Tras 4 años de estudios universitarios, navegando entre obras de autores clásicos, teorías y procedimientos, se obtienen las herramientas para insertarse en ese amplio mundo del Derecho, pero eso no te convierte automáticamente en abogado. Ese es el comienzo de un largo trayecto con el que podrías ser profesional, pero no experto en leyes; el diploma es apenas el pistolazo de arranque de una carrera que precisamente por eso se llama así, porque hay que recorrerla.
Abogado no se es, se convierte en uno y se puede llegar a ser, cuando esa labor se cultiva en el tiempo representando los intereses de alguien que no siempre tiene la razón, cuya defensa podría ser precaria, pero que, igual, acompañas sin que él pierda su dignidad ni tú tus principios.
El ejercicio de la profesión es asesorar con la mejor estrategia, dar la consulta adecuada en el momento oportuno para que se tome la mejor decisión que haga la diferencia entre la bancarrota o seguir en el mercado, mirando más allá del horizonte y no el inmediatismo.
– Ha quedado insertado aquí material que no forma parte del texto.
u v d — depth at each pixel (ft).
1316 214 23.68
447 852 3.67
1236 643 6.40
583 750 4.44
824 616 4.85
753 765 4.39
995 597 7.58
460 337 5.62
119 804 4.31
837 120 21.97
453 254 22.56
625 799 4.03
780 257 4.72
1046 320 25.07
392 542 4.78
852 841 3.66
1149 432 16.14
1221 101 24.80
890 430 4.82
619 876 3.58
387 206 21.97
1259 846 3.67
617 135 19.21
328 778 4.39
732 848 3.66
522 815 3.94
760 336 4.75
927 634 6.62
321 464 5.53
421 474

Es estar dispuesto, como el anuncio aquel, a disfrutar el éxtasis de la victoria, aunque también la agonía de la derrota y, aun así, tener el valor de levantarte para fijar el próximo paso y alentar al afectado para seguir luchando o detenerse, si es lo que le conviene.
Es no poder tener tranquilidad hasta encontrar una solución a un problema jurídico y luego, convencer al cliente de que es la mejor decisión entre su obnubilación y su afectación anímica, porque prefiere ver al contrincante mordiendo el polvo, antes que conciliar.
La sapiencia de un abogado se construye en un camino de probar errores y aciertos que solo viviéndolos se aprende de ellos, teniéndose que tragar muchas veces el orgullo frente al adversario, si es lo que conviene al patrocinado. Es colocarse por encima de las malquerencias para detectar la luz al final del túnel y mantener la objetividad para, en la distancia y con madurez, recomendar lo más conveniente.
La diferencia entre el abogado y el aspirante a serlo se aprecia en la anécdota donde uno acabado de graduar -aun con la toga puesta y blandiendo su título recién adquirido- alcanza a su profesor y confianzudo, le echa el brazo en el hombro, comienza a tutearlo y le dice muy orondo: “¿qué dice ese colega?” a lo que el otro le responde con gallardía: “Para que usted y yo seamos colegas, le faltan muchos años de experiencia. Usted es licenciado en Derecho, aún no es abogado”.